It's an awful way to go. Eighteen months ago John Howard could have handed over to Peter Costello as a winner. Today he's a loser. Inevitably, losing this election will influence the way we think about the former prime minister in the years to come.
But what occurred on one Saturday in November 2007 should not provide the entire yardstick with which to measure 11 and a half years.
Economic management will be Howard's main claim to fame. The prosperity the country is experiencing is taken for granted by voters -- and that is one of the reasons the Government lost.
There's a feeling that low inflation and high growth were just luck. We are now going to find out whether it was all luck, as Labor will have its chance to prove that anyone can run the economy. Our low unemployment is the result of WorkChoices. If Labor repeals it, it and the union movement will quickly find out what the consequences will be.
Other than the economy, there are three areas of Howard's legacy that stand out. And they are notable not only because they are positive contributions, but also because they are the areas in which Howard's enemies thought he would fail.
IMMIGRATION
In the 1980s, Howard's views on Asian immigration were among the factors that cost him the Liberal leadership. No one would have predicted that 20 years later he would have presided over the largest immigration program in Australia's history. It is undeniable that in Australia there is less public argument than in any comparable country.
This is not to say that there are no aspects of the program that are controversial. But we are not as xenophobic as the Europeans, for example. For this, John Howard can take much of the credit.
History has vindicated the way John Howard treated Pauline Hanson. It would have been easy for him to have condemned Hanson, everyone who voted for One Nation, and everyone who had the slightest sympathy for anything she said. When Howard did not follow this path it allowed all his enemies to claim that he refused.
To repudiate Hanson because he secretly agreed with her. His reputation suffered, and he will probably always be tarnished by the One Nation episode.
What Howard understood, in a way that his critics did not, was that people's support for One Nation was not a product of their racism but an outcome of their perceived powerlessness in the face of massive economic and social change.
Had Howard done what the media and what many in his own party urged, which was to launch an all-out attack on Hanson and her followers -- he would have stoked even more anger and resentment.

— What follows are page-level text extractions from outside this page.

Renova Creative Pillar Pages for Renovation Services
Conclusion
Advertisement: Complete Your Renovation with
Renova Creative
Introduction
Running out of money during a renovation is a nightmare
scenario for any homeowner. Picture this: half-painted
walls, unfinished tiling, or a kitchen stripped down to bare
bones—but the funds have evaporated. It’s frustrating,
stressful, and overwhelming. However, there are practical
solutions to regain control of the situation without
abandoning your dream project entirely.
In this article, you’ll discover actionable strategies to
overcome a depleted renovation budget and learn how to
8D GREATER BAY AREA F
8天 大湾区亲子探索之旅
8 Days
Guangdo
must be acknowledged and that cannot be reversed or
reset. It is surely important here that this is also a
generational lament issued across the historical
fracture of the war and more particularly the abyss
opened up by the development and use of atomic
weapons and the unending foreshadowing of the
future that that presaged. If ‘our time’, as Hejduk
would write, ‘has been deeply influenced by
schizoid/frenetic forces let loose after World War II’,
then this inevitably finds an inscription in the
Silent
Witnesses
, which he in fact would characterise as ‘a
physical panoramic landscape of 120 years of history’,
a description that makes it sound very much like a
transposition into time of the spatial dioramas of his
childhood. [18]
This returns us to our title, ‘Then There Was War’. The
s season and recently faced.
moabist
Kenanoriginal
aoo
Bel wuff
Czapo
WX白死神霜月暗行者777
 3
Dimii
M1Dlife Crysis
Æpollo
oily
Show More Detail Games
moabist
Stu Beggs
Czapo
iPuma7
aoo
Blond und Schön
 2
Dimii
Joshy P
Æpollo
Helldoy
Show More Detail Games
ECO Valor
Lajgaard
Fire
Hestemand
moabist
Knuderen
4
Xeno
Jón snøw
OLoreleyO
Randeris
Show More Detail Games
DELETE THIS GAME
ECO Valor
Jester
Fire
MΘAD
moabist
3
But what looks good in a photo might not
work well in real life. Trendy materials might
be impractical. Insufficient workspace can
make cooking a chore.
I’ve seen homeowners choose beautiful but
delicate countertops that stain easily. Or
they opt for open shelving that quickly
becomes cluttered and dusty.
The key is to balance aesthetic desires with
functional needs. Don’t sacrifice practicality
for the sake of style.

Howard's strategy eliminated One Nation as a political force, and Hanson was reduced to Dancing with the Stars. The long-term outcome helped enshrine acceptance for Australia's large and nondiscriminatory immigration policy.
ASIA
Before Howard was elected in 1996, Labor claimed that no one in Asia would take him seriously. Paul Keating boasted that only he could maintain Australia's special relationship with Indonesia, and only he understood China and Japan.

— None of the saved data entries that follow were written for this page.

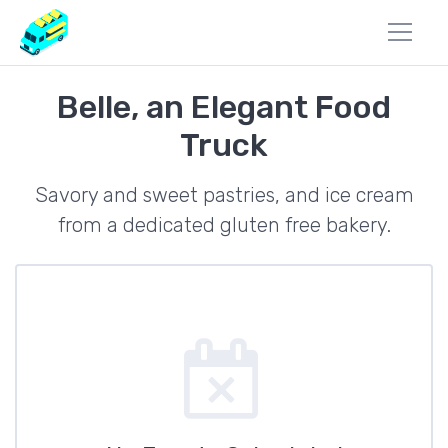
Belle, an Elegant Food
Truck
Savory and sweet pastries, and ice cream
from a dedicated gluten free bakery.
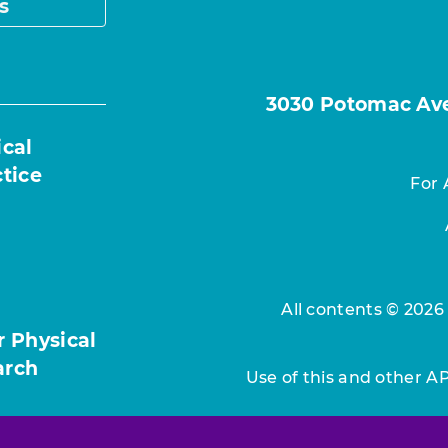
s
3030 Potomac Ave.
ical
ctice
For 
All contents © 2026
r Physical
arch
Use of this and other A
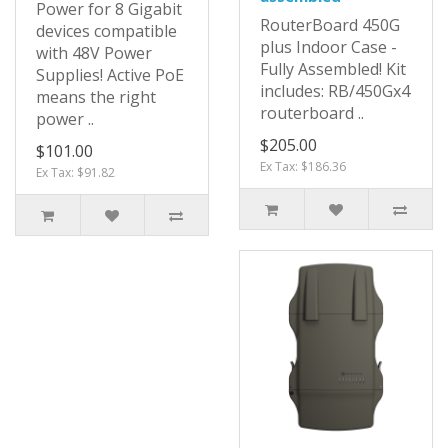
Power for 8 Gigabit
RouterBoard 450G
devices compatible
plus Indoor Case -
with 48V Power
Fully Assembled! Kit
Supplies! Active PoE
includes: RB/450Gx4
means the right
routerboard ..
power ..
$205.00
$101.00
Ex Tax: $186.36
Ex Tax: $91.82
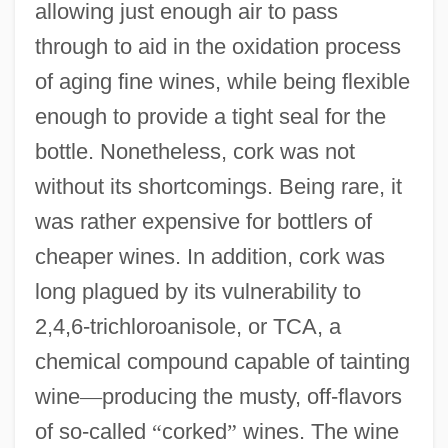
allowing just enough air to pass
through to aid in the oxidation process
of aging fine wines, while being flexible
enough to provide a tight seal for the
bottle. Nonetheless, cork was not
without its shortcomings. Being rare, it
was rather expensive for bottlers of
cheaper wines. In addition, cork was
long plagued by its vulnerability to
2,4,6-trichloroanisole, or TCA, a
chemical compound capable of tainting
wine
—
producing the musty, off-flavors
of so-called
“
corked
”
wines. The wine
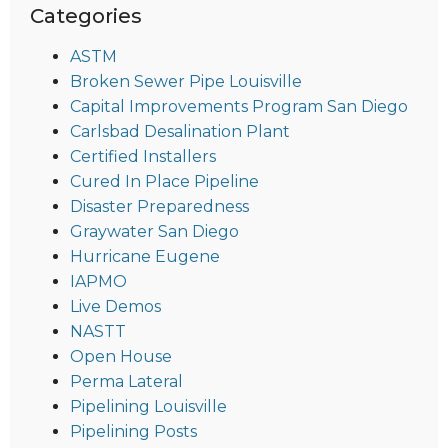
Categories
ASTM
Broken Sewer Pipe Louisville
Capital Improvements Program San Diego
Carlsbad Desalination Plant
Certified Installers
Cured In Place Pipeline
Disaster Preparedness
Graywater San Diego
Hurricane Eugene
IAPMO
Live Demos
NASTT
Open House
Perma Lateral
Pipelining Louisville
Pipelining Posts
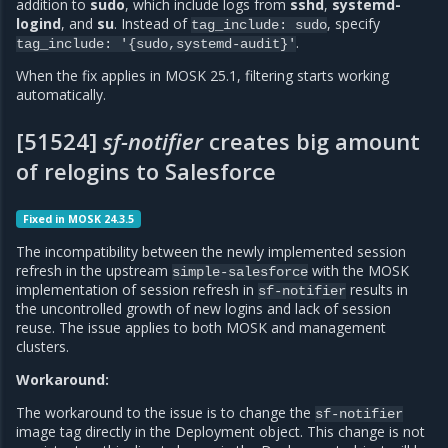
addition to
sudo
, which include logs from
sshd
,
systemd-
logind
, and
su
. Instead of
, specify
tag_include:
sudo
.
tag_include:
'{sudo,systemd-audit}'
When the fix applies in MOSK 25.1, filtering starts working
automatically.
[51524]
sf-notifier
creates big amount
of relogins to Salesforce
Fixed in MOSK 24.3.5
The incompatibility between the newly implemented session
refresh in the upstream
with the MOSK
simple-salesforce
implementation of session refresh in
results in
sf-notifier
the uncontrolled growth of new logins and lack of session
reuse. The issue applies to both MOSK and management
clusters.
Workaround:
The workaround to the issue is to change the
sf-notifier
image tag directly in the Deployment object. This change is not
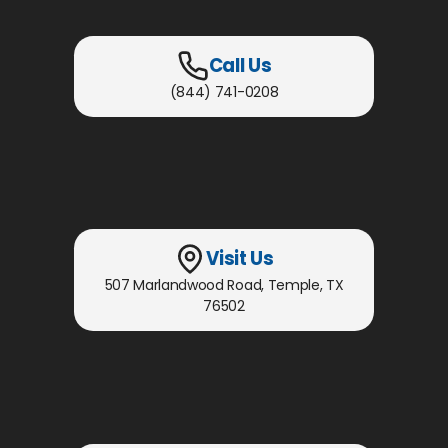
Call Us
(844) 741-0208
Visit Us
507 Marlandwood Road
,
Temple, TX
76502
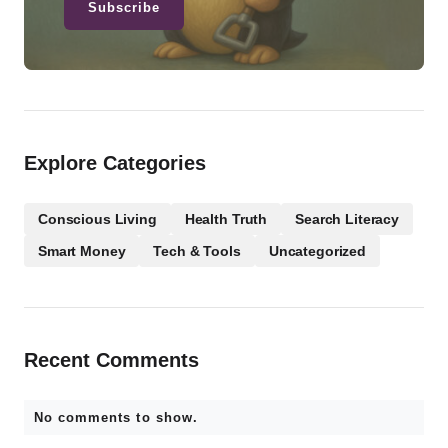
Subscribe
Explore Categories
Conscious Living
Health Truth
Search Literacy
Smart Money
Tech & Tools
Uncategorized
Recent Comments
No comments to show.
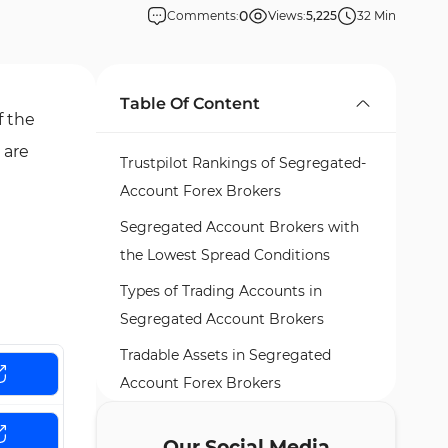
0
Comments:
Views:
5,225
32 Min
Table Of Content
f the
 are
Trustpilot Rankings of Segregated-
Account Forex Brokers
Segregated Account Brokers with
the Lowest Spread Conditions
Types of Trading Accounts in
Segregated Account Brokers
Tradable Assets in Segregated
Account Forex Brokers
Top 5 Forex Brokers Offering
Our Social Media
Segregated Accounts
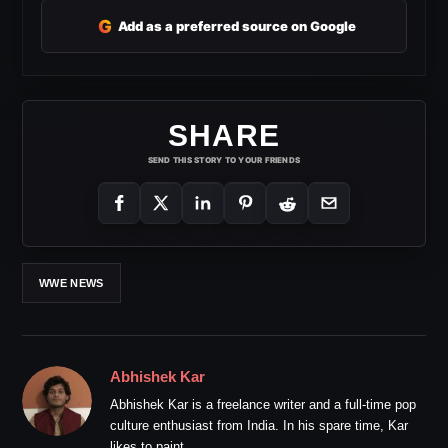
G
Add as a preferred source on Google
SHARE
SEND THIS STORY TO YOUR FRIENDS
WWE NEWS
Abhishek Kar
Abhishek Kar is a freelance writer and a full-time pop
culture enthusiast from India. In his spare time, Kar
likes to paint.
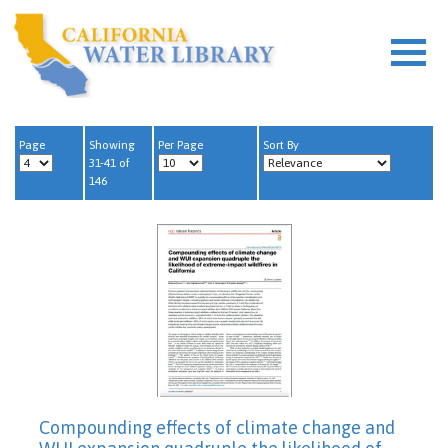
Page
Showing
Per Page
Sort By
31-41 of
146
Compounding effects of climate change and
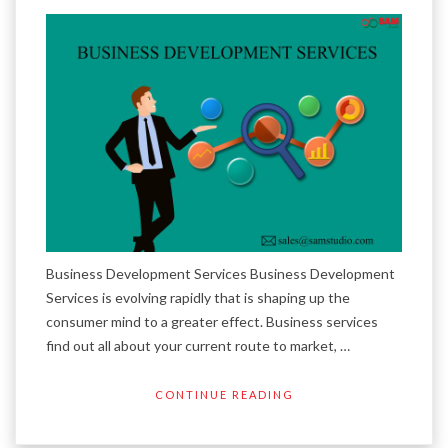
Business Development Services Business Development
Services is evolving rapidly that is shaping up the
consumer mind to a greater effect. Business services
find out all about your current route to market, …
CONTINUE READING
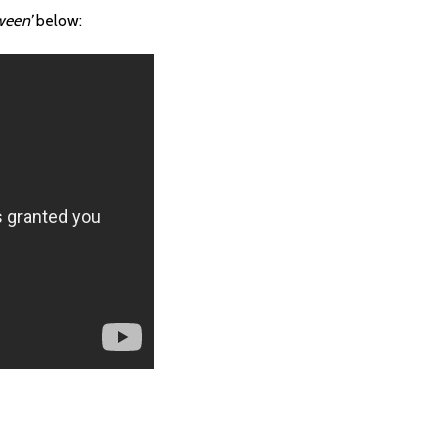
ween’
below:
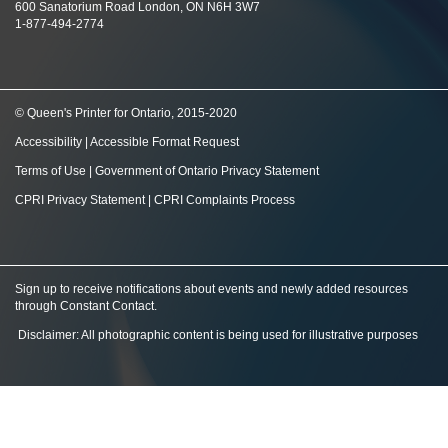
600 Sanatorium Road London, ON N6H 3W7
1-877-494-2774
© Queen's Printer for Ontario, 2015-2020
Accessibility
|
Accessible Format Request
Terms of Use
|
Government of Ontario Privacy Statement
CPRI Privacy Statement
|
CPRI Complaints Process
Sign up to receive notifications about events and newly added resources
through Constant Contact
.
Disclaimer: All photographic content is being used for illustrative purposes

The past 11 years have seen that theory turned on its head. Our relations with the region are close and strong. The secret of Howard's success is that he has never been hung up about whether Australia is an "Asian" country, or a country "in Asia". We don't have to choose to be one or the other, and it's not an issue that should worry us or our neighbours.
Howard's practical approach is appreciated and understood. He used his practical political skills to manage our relations with Indonesia while we pushed for independence for East Timor.
Few Australians understand how bad the Asian financial crisis of the 1990s was, and how much Australia is respected for its role in assisting the economic recovery of the region. Our $1 billion aid to Indonesia after the tsunami won widespread recognition for its generosity and for the speed with which it was given.
RECONCILIATION
John Howard's refusal to say sorry for the stolen generation has bedeviled his handling of indigenous affairs policy for a decade. His emphasis on "practical reconciliation" was unpopular, but it changed the terms of the debate. Health, education and employment are now at the centre of the discussion. Because of Howard the public argument shifted away from just being about whether to say sorry to the question of how to improve the living standards of our fellow citizens.
Even those who disagree with the policy cannot retreat from the point that the Government's Northern Territory intervention has put the issue of indigenous disadvantage on the front page of the newspapers.